*TASK STATEMENT*:
Below are the records; retype them exactly and omit each picture.

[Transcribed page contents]
<<<<

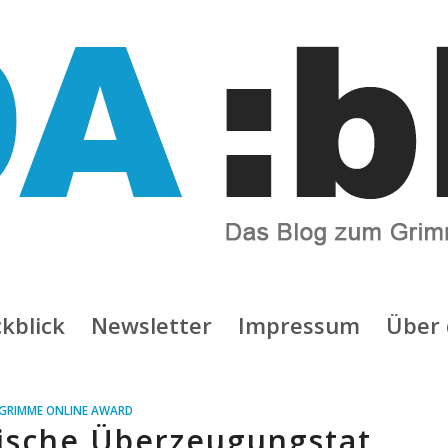
kblick
Newsletter
Impressum
Über 
GRIMME ONLINE AWARD
tische Überzeugungstat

>>>>

*PROBLEM SOLUTION*:
kblick
Newsletter
Impressum
Über 
GRIMME ONLINE AWARD
tische Überzeugungstat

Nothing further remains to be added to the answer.